Selected excerpt:
2002-10-22 Thread Tony Finch
On Tue, Oct 22, 2002 at 12:48:03PM -0700, Terry Lambert wrote:
 Tony Finch wrote:
  
  Linux [clears memory in the kernel before handing it over to
  userland], and you appeared to be saying that it doesn't which
  is clearly wrong for the security reasons that you stated. It
  therefore won't affect the relative performance.
 
 Yes, it will.  It has to do with the use of anonymous memory
 being different between the systems.

The only significant difference I can see is that large callocs
are mmapped by gnu malloc which doesn't then re-clear them, whereas
phk malloc only mmaps its page table (not memory returned to the
user) so calloc always clears memory, which happens to be redundant
if the pages have just come from brk (which isn't always the case).

However calloc isn't relevant to this benchmark.

[If you are talking about a different difference, perhaps you
should say what it is so that this thread doesn't get even more
unnecessarily long.]

 You are arguing that there is nothing that can account for the
 performance difference, when in fact there is a measured
 performance difference.

Prompt: Reproduce the mailing-list reply on memory clearing and malloc from "2002-10-22 Thread Tony" to "between the systems.".

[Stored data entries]
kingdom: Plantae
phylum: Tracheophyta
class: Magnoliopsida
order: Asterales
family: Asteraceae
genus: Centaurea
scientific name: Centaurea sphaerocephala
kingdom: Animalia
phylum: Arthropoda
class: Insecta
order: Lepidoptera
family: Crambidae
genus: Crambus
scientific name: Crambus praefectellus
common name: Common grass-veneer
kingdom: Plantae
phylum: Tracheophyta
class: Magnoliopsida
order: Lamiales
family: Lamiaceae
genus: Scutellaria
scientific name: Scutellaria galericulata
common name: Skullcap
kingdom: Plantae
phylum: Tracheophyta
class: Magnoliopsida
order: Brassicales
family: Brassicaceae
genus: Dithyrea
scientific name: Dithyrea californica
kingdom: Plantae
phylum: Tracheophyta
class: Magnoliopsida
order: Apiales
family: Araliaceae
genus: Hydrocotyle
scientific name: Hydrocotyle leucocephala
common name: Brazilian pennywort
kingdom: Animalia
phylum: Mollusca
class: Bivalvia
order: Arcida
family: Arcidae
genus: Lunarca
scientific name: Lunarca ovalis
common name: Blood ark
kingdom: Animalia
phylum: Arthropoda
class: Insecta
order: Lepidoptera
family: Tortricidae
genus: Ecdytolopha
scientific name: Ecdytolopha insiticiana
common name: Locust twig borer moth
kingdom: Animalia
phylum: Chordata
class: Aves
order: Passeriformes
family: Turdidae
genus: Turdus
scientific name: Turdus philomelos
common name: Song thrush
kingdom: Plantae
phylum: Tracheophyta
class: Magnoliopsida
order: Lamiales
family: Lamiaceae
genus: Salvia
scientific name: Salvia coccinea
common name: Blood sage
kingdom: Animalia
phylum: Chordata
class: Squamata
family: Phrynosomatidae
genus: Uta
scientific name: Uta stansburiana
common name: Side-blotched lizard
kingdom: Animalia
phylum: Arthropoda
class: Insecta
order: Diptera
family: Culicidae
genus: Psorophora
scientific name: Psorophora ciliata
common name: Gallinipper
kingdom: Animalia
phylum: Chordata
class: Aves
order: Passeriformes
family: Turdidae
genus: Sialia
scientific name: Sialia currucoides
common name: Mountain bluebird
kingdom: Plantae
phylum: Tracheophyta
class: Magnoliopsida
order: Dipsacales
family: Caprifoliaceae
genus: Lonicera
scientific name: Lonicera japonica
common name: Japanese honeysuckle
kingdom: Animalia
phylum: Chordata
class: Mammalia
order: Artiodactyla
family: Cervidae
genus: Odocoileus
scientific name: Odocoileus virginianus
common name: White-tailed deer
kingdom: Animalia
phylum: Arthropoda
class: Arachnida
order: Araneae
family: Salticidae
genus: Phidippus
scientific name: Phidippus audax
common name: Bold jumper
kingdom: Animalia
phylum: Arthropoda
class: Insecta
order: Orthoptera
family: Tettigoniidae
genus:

Answer space:
2002-10-22 Thread Tony Finch
On Tue, Oct 22, 2002 at 12:48:03PM -0700, Terry Lambert wrote:
 Tony Finch wrote:
  
  Linux [clears memory in the kernel before handing it over to
  userland], and you appeared to be saying that it doesn't which
  is clearly wrong for the security reasons that you stated. It
  therefore won't affect the relative performance.
 
 Yes, it will.  It has to do with the use of anonymous memory
 being different between the systems.